#### Selected text ####

Hopefully he'll reconsider; sometimes politics or strategic vision can clash and forking is really the only option (ala Mambo).
don't take it the wrong way
i am just saying some of the brilliant ideas in drupal can be just taken away.
i've looked at over 10 CMS of different licenses. Drupal makes most sense to me.
As well i don't agree with Dries, if you use Java Spring/JSTL/Reflection/Map etc, you can rewrite Drupal in Java.
no fear
Part of having the GPL is that there is no fear of things being taken away. If you write a better CMS, I'll drop Drupal and use yours. "Steal" everything you want; it's open source. Are you planning on writing Jrupal? I used to think that would be a good thing. Now I'm pretty sure it wouldn't be, but have fun.
- Robert Douglass
-----
Rate the value of this post: http://rate.affero.net/robertDouglass/
I recommend CivicSpace: www.civicspacelabs.org
My sites: www.hornroller.com, www.robshouse.net
not me
stop flaming, robert. it is for discusion. please don't get personal. thanks.
this is not necessary:
Are you planning on writing Jrupal?
now you are out of place.
what?
Robert was not flaming you. He was responding in a reasonable way to your 'discussion'. Quite frankly the intial question appears to have mystified a lot of people.

#### Extracted records ####

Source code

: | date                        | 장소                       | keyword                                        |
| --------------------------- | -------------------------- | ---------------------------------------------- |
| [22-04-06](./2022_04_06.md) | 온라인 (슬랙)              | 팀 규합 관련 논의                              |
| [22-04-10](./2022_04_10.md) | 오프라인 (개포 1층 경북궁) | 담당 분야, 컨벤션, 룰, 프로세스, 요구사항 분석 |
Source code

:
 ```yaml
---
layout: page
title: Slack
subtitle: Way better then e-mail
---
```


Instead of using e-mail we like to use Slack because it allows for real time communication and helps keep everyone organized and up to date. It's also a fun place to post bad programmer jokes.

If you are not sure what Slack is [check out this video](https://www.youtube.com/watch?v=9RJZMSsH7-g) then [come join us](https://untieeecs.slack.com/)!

####

▸ **Task statement**
Answer these questions about the Drupal discussion:
(a) How many content management systems does the poster who favors Drupal say they looked at?
(b) What does Robert Douglass recommend in his signature?
(c) According to the final post, what effect did the initial question appear to have on a lot of people?

▸ **Expected answer**
(a) Over 10, of different licenses.
(b) CivicSpace (www.civicspacelabs.org).
(c) It appears to have mystified them.